> [Exercise objective] What lines in the data below mention the string "down"? Copy them out.

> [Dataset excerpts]
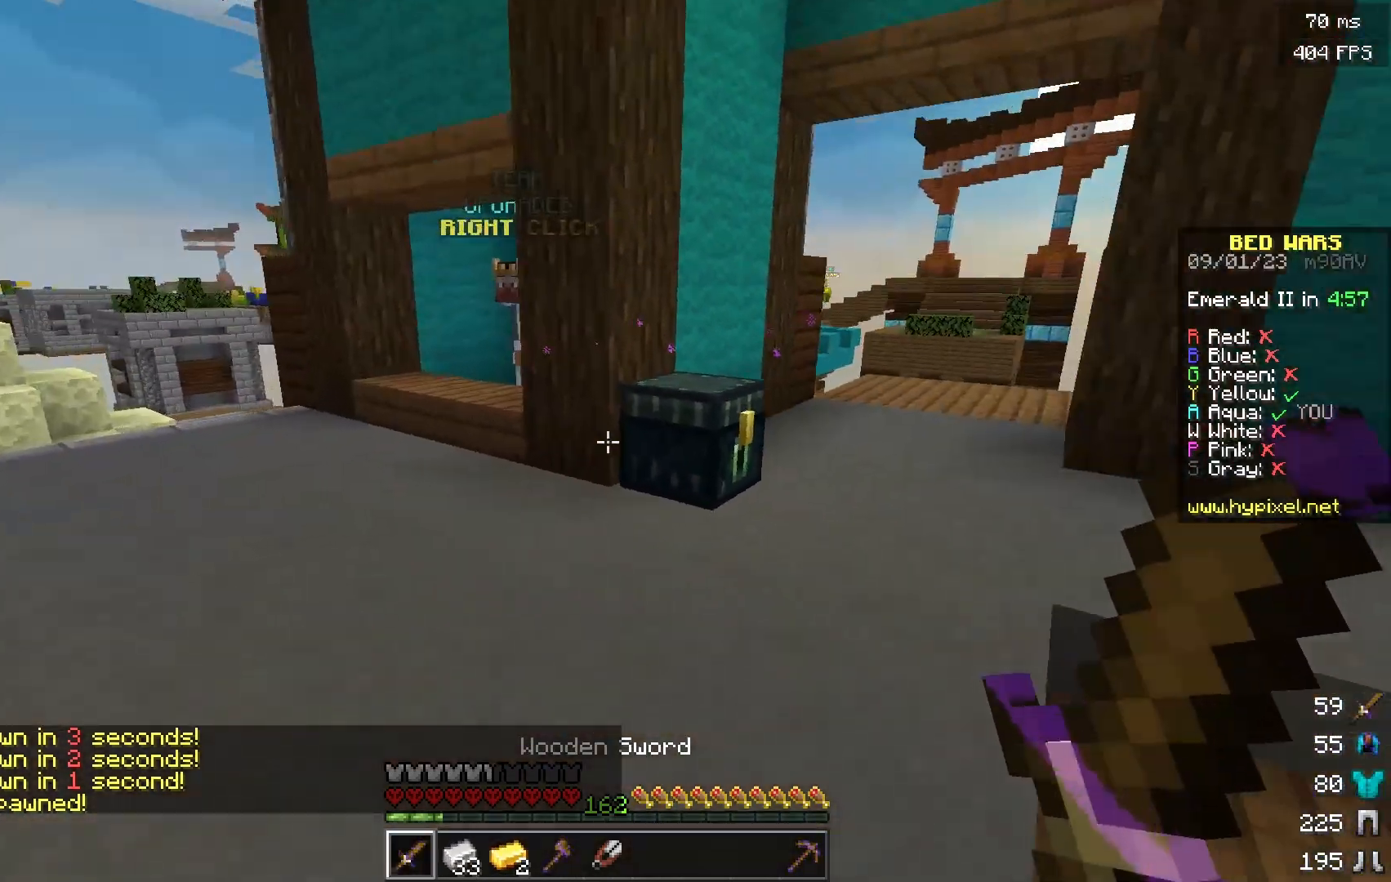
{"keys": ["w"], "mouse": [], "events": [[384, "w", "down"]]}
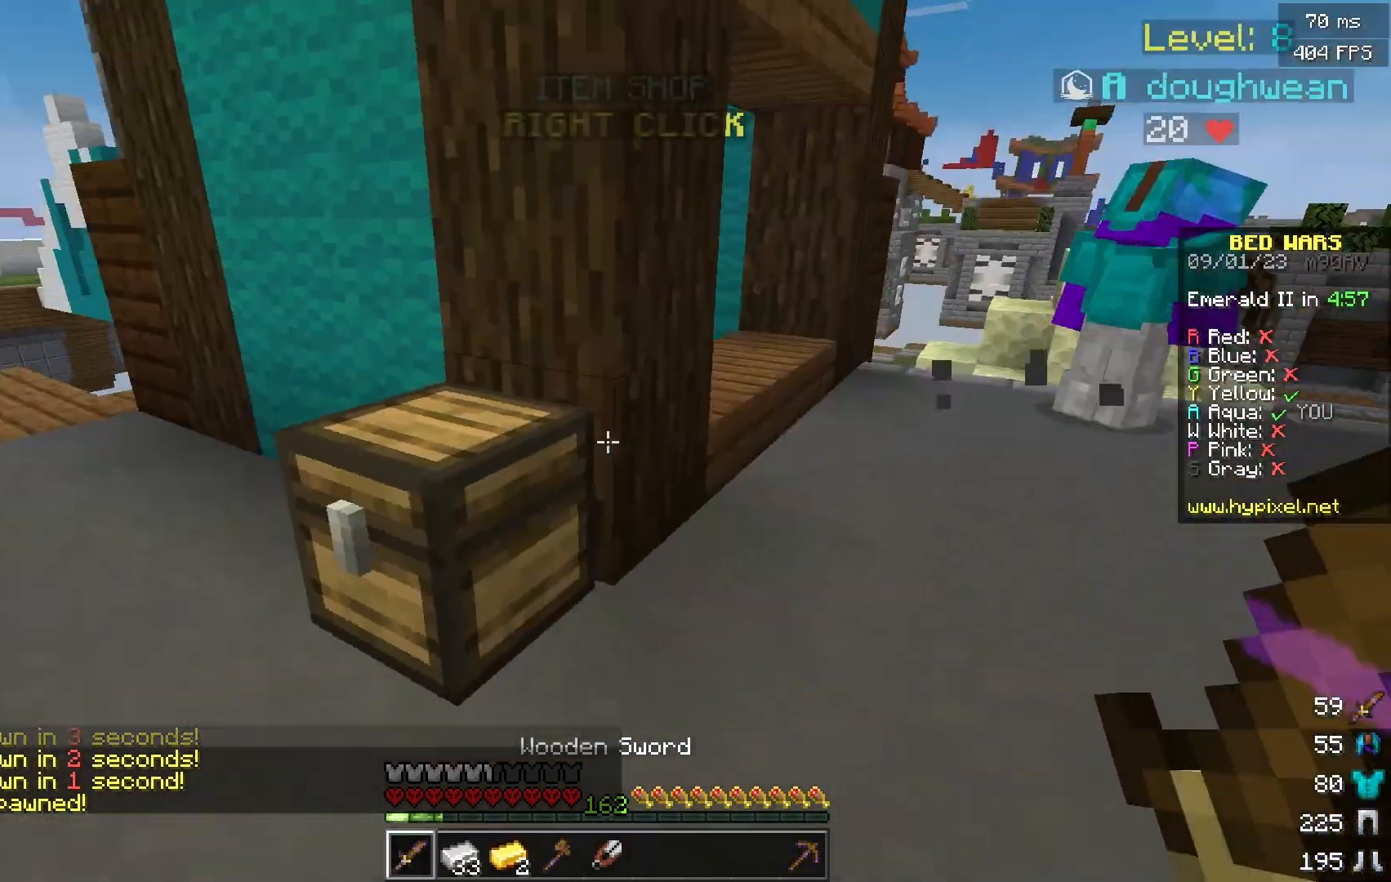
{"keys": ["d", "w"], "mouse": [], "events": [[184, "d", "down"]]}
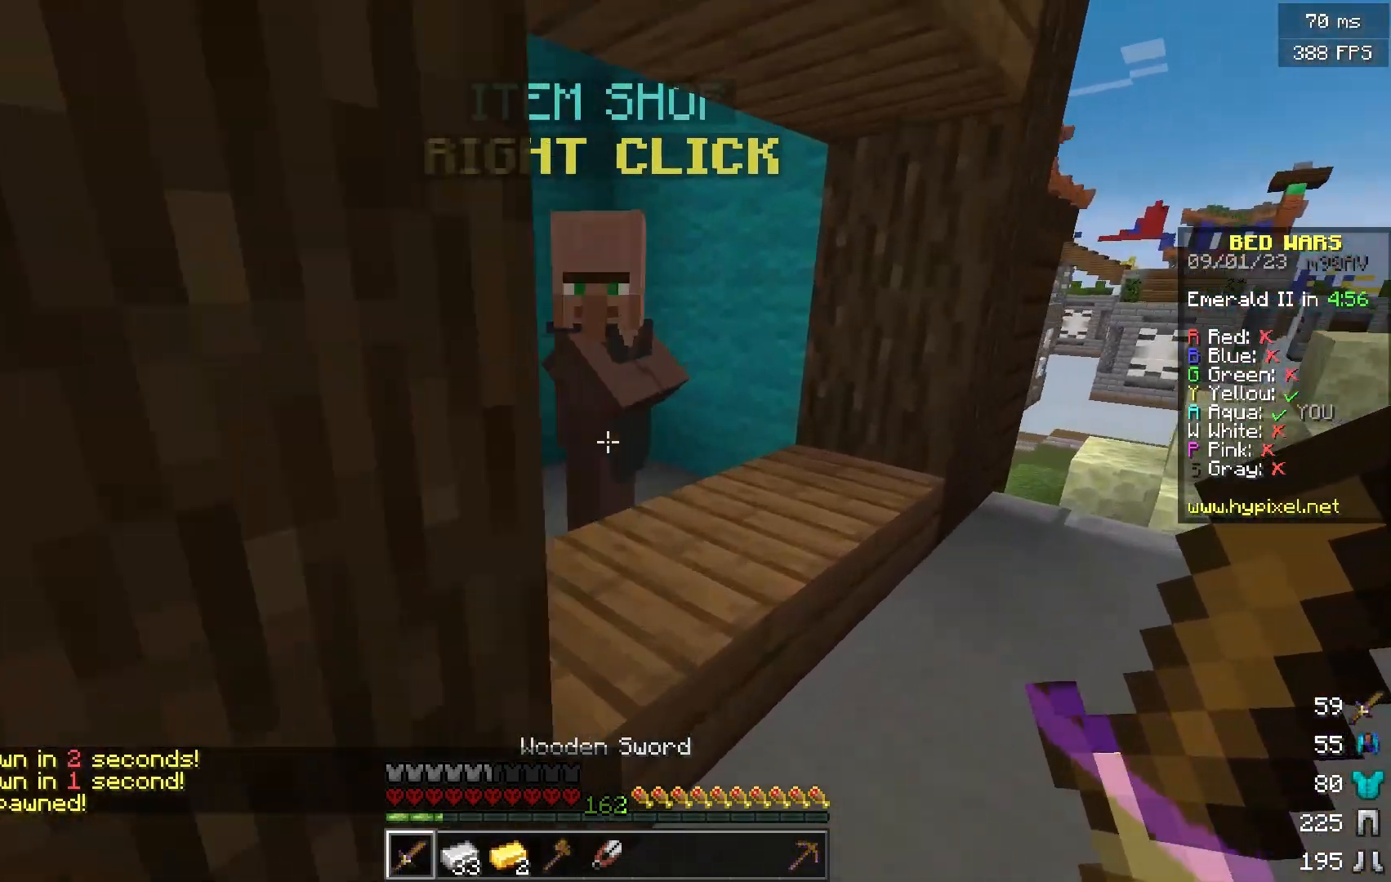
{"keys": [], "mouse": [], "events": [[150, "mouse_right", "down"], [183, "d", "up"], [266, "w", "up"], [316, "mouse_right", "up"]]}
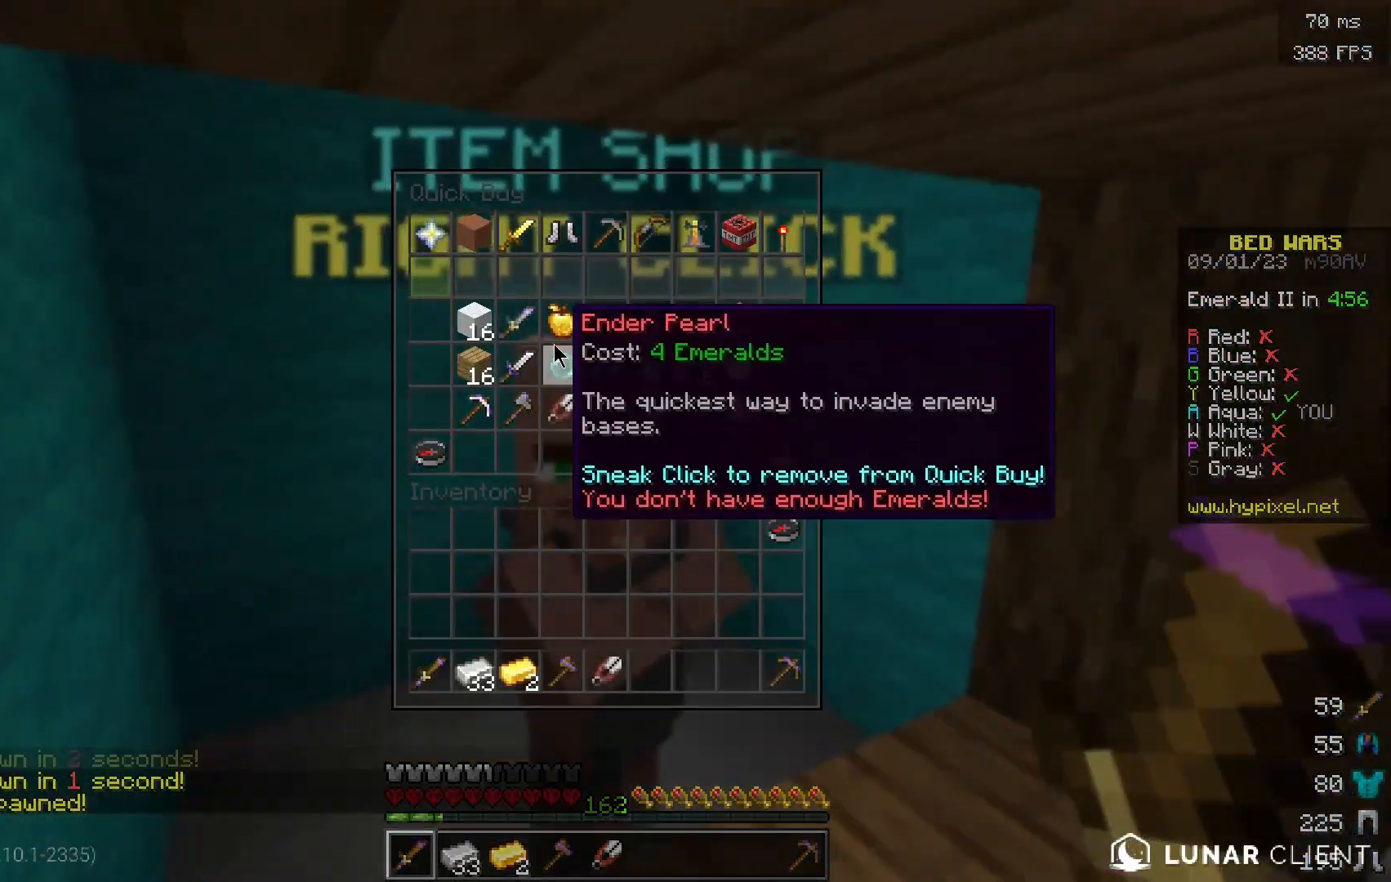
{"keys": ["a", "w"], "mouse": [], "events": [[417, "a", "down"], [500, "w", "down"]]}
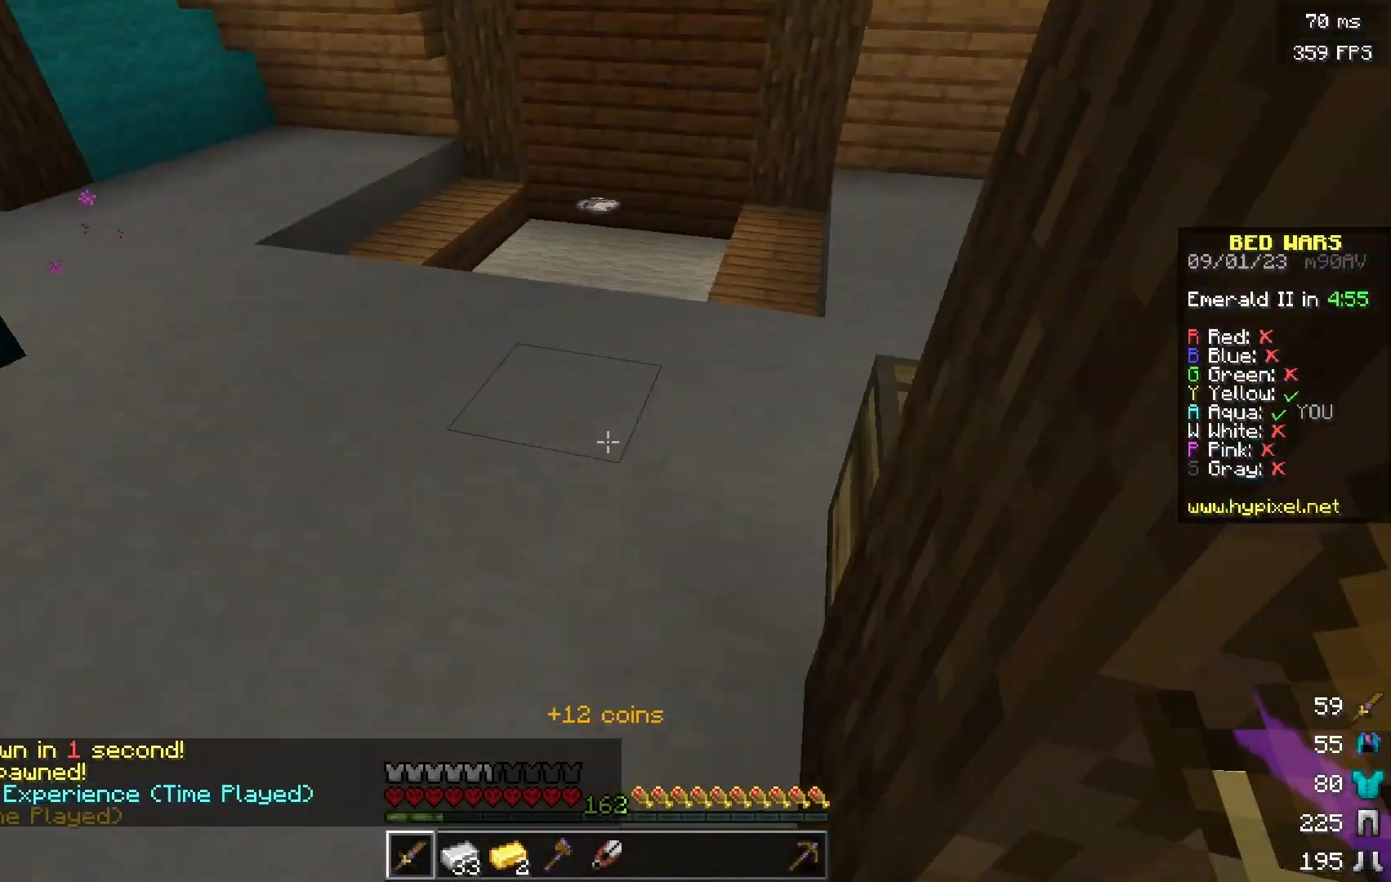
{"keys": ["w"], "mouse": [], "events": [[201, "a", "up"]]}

> [Output of the exercise]
{"keys": ["w"], "mouse": [], "events": [[384, "w", "down"]]}
{"keys": ["d", "w"], "mouse": [], "events": [[184, "d", "down"]]}
{"keys": [], "mouse": [], "events": [[150, "mouse_right", "down"], [183, "d", "up"], [266, "w", "up"], [316, "mouse_right", "up"]]}
{"keys": ["a", "w"], "mouse": [], "events": [[417, "a", "down"], [500, "w", "down"]]}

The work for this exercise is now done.